Los directivos culpan a la banca y a la auditora externa
Viña Tamargo dice que el informe forense no contabilizó bien el pasivo - Relatan que despachaban con el expresidente una vez a la semana
El responsable del área de Auditoría Interna de Pescanova, Joaquín Viña Tamargo, fue identificado por KPMG como el responsable "directo" de confeccionar los estados contables de la multinacional gallega. Y este directivo, que a día de hoy mantiene las mismas atribuciones, puso ayer en cuestión el informe forense. Fuentes de la acusación explicaron a este diario que Viña, que declaró como imputado en la Audiencia Nacional por su presunta responsabilidad en la quiebra de la empresa, sostuvo que "no se había contabilizado bien el pasivo" y que se habían "duplicado" empresas, lo que habría engordado la deuda final. Según la administración concursal, Deloitte, el pasivo total de Pescanova asciende a 3.644 millones de euros.
Viña Tamargo, al igual que Alfredo López Uroz (jefe de Administración) negaron la existencia de una doble contabilidad en Pescanova. Este último sostuvo, como explicaron fuentes de la defensa, que toda la deuda financiera "estaba en los registros contables" de la compañía. López Uroz explicó que la multinacional utilizaba el sistema de neteo (operativa que consiste en compensar deuda con activos y que, al final, oculta la deuda real) con el conocimiento de la auditora externa, BDO. No fue hasta el momento de solicitar el preconcurso -según este directivo- cuando los abogados de la compañía, del bufete Lener, advirtieron de la necesidad de reflejar el total del pasivo. "BDO tenía la documentación suficiente" para conocer tanto el sistema de neteo como, a la postre, la cifra real de deuda, algo con lo que no concuerdan fuentes de la acusación.
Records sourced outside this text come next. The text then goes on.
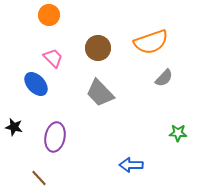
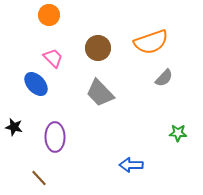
purple ellipse: rotated 12 degrees counterclockwise
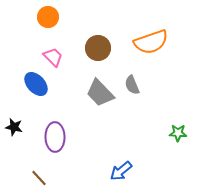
orange circle: moved 1 px left, 2 px down
pink trapezoid: moved 1 px up
gray semicircle: moved 32 px left, 7 px down; rotated 114 degrees clockwise
blue arrow: moved 10 px left, 6 px down; rotated 40 degrees counterclockwise
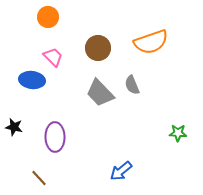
blue ellipse: moved 4 px left, 4 px up; rotated 40 degrees counterclockwise
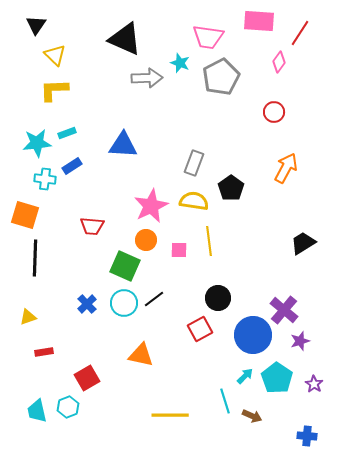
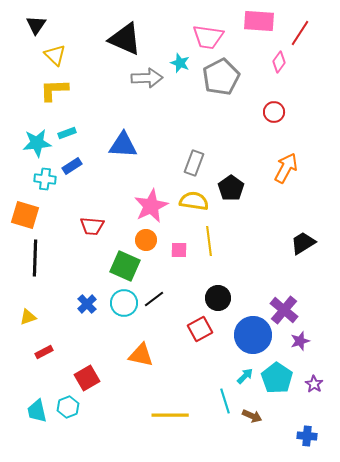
red rectangle at (44, 352): rotated 18 degrees counterclockwise
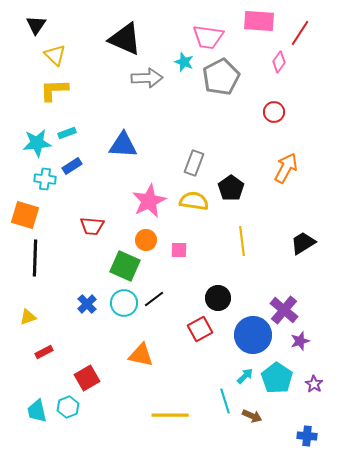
cyan star at (180, 63): moved 4 px right, 1 px up
pink star at (151, 206): moved 2 px left, 5 px up
yellow line at (209, 241): moved 33 px right
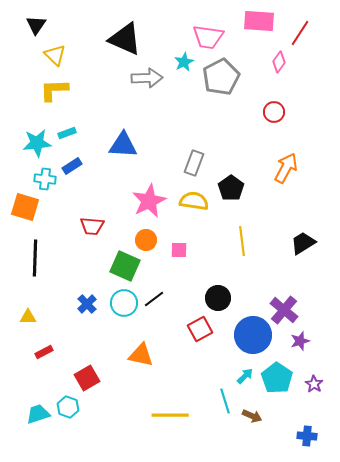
cyan star at (184, 62): rotated 24 degrees clockwise
orange square at (25, 215): moved 8 px up
yellow triangle at (28, 317): rotated 18 degrees clockwise
cyan hexagon at (68, 407): rotated 20 degrees counterclockwise
cyan trapezoid at (37, 411): moved 1 px right, 3 px down; rotated 85 degrees clockwise
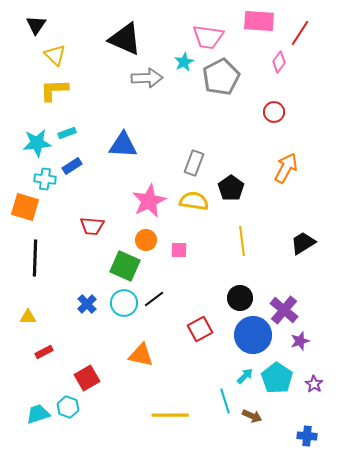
black circle at (218, 298): moved 22 px right
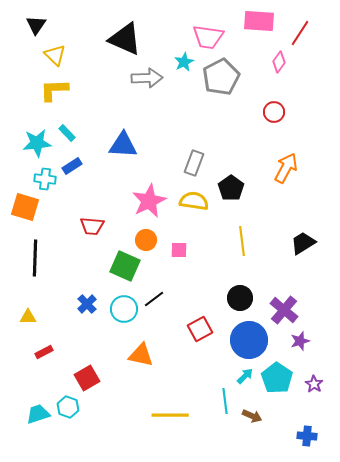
cyan rectangle at (67, 133): rotated 66 degrees clockwise
cyan circle at (124, 303): moved 6 px down
blue circle at (253, 335): moved 4 px left, 5 px down
cyan line at (225, 401): rotated 10 degrees clockwise
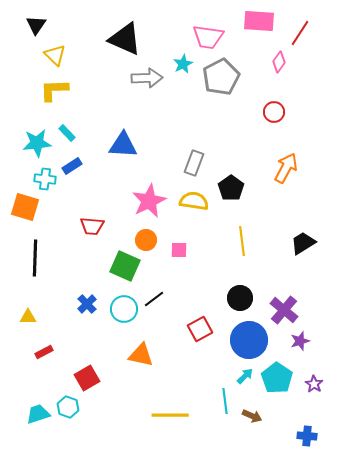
cyan star at (184, 62): moved 1 px left, 2 px down
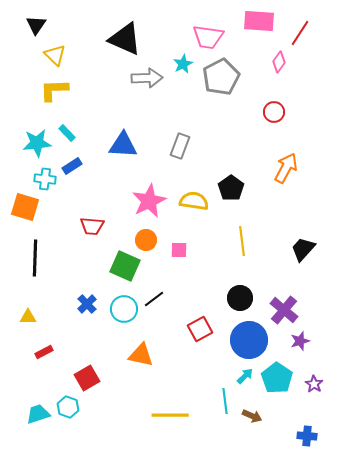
gray rectangle at (194, 163): moved 14 px left, 17 px up
black trapezoid at (303, 243): moved 6 px down; rotated 16 degrees counterclockwise
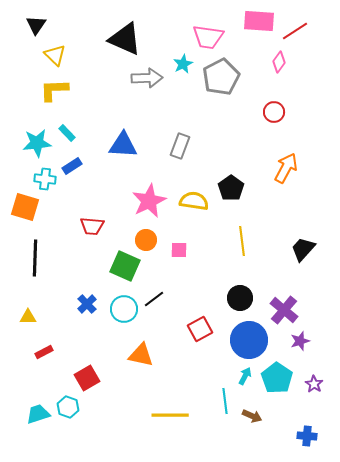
red line at (300, 33): moved 5 px left, 2 px up; rotated 24 degrees clockwise
cyan arrow at (245, 376): rotated 18 degrees counterclockwise
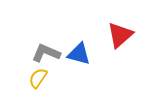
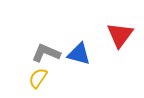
red triangle: rotated 12 degrees counterclockwise
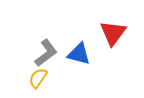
red triangle: moved 7 px left, 2 px up
gray L-shape: rotated 120 degrees clockwise
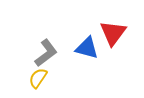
blue triangle: moved 8 px right, 6 px up
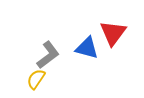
gray L-shape: moved 2 px right, 2 px down
yellow semicircle: moved 2 px left, 1 px down
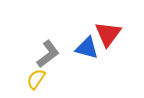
red triangle: moved 5 px left, 1 px down
gray L-shape: moved 1 px up
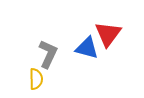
gray L-shape: rotated 28 degrees counterclockwise
yellow semicircle: rotated 145 degrees clockwise
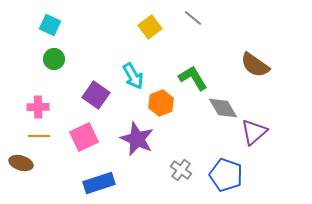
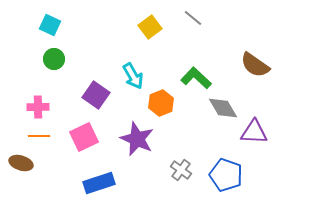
green L-shape: moved 3 px right; rotated 16 degrees counterclockwise
purple triangle: rotated 44 degrees clockwise
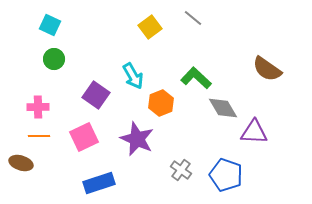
brown semicircle: moved 12 px right, 4 px down
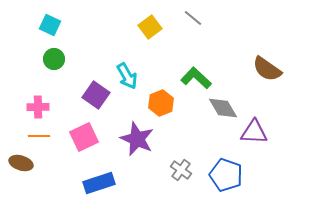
cyan arrow: moved 6 px left
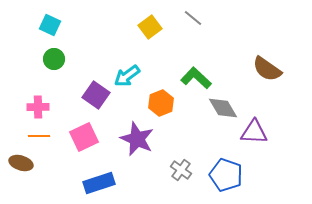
cyan arrow: rotated 84 degrees clockwise
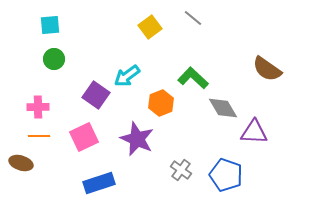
cyan square: rotated 30 degrees counterclockwise
green L-shape: moved 3 px left
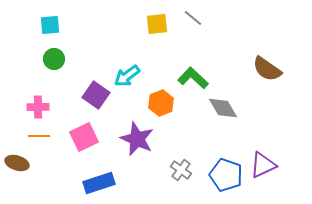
yellow square: moved 7 px right, 3 px up; rotated 30 degrees clockwise
purple triangle: moved 9 px right, 33 px down; rotated 28 degrees counterclockwise
brown ellipse: moved 4 px left
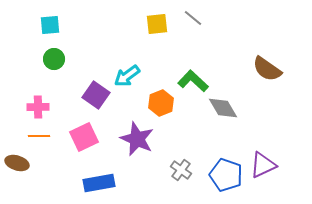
green L-shape: moved 3 px down
blue rectangle: rotated 8 degrees clockwise
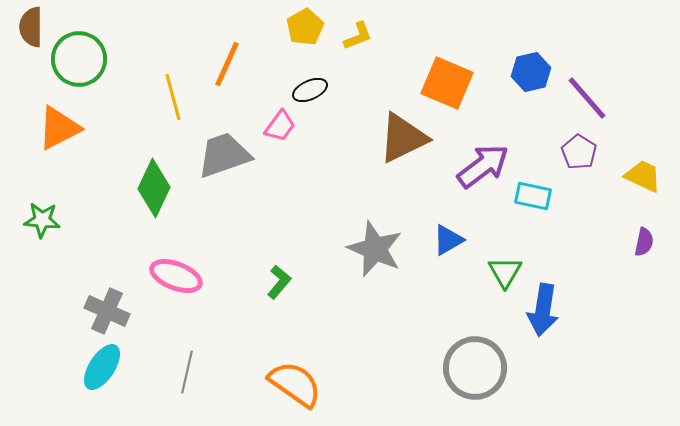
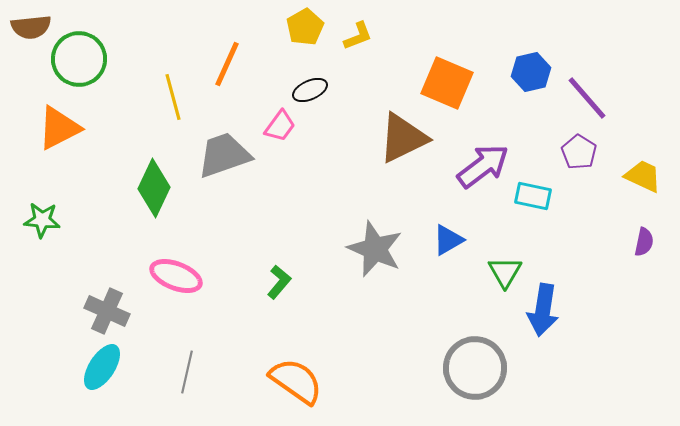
brown semicircle: rotated 96 degrees counterclockwise
orange semicircle: moved 1 px right, 3 px up
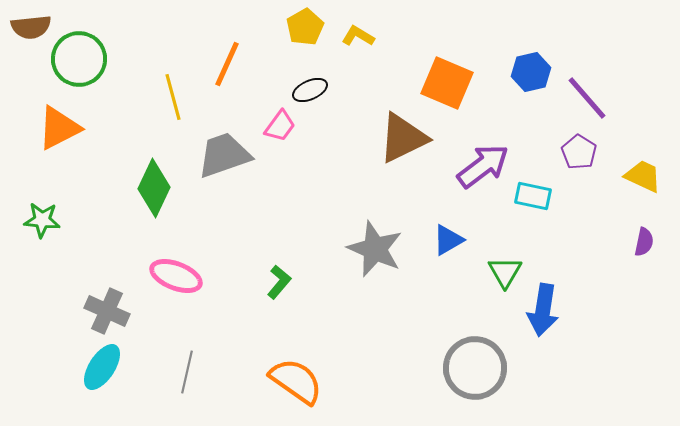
yellow L-shape: rotated 128 degrees counterclockwise
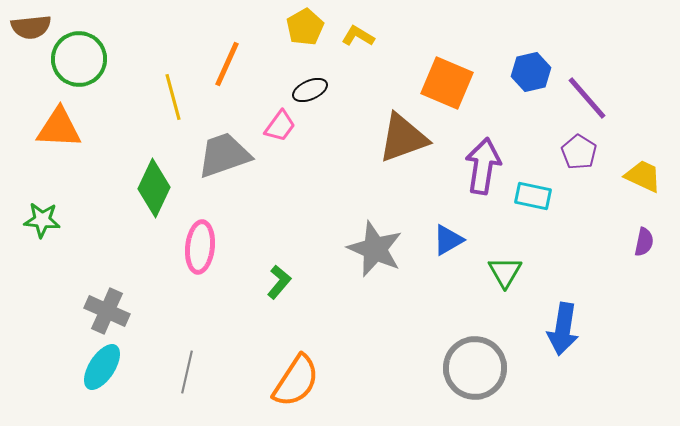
orange triangle: rotated 30 degrees clockwise
brown triangle: rotated 6 degrees clockwise
purple arrow: rotated 44 degrees counterclockwise
pink ellipse: moved 24 px right, 29 px up; rotated 75 degrees clockwise
blue arrow: moved 20 px right, 19 px down
orange semicircle: rotated 88 degrees clockwise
Alfredo López solo respondió a las preguntas de su defensa y de los fiscales, y explicó que la mayor parte de los créditos de factoring se hicieron sin recurso (financiados solo en base al proyecto, sin aval) y que los bancos "pedían documentación muy exigua" para conceder créditos documentarios.
Por último compareció también el exresponsable del área financiera, Antonio Táboas Moure, que se jubiló en septiembre pero, declaró, ya se había apartado de la compañía en abril de 2012 por una baja laboral. Por lo tanto, declaró -según los letrados de la defensa- que no conoció los detalles de la ampliación de capital o la venta de activos de Chile, que no se llegó a producir. Desde la acusación aseguraron que los directivos "no fueron claros" en sus declaraciones y que además "incurrieron en contradicciones" con el informe forense de KPMG, clave para decidir su imputación. "Aseguraron que despachaban con Sousa una vez a la semana y que él tomaba las decisiones", remataron las mismas fuentes.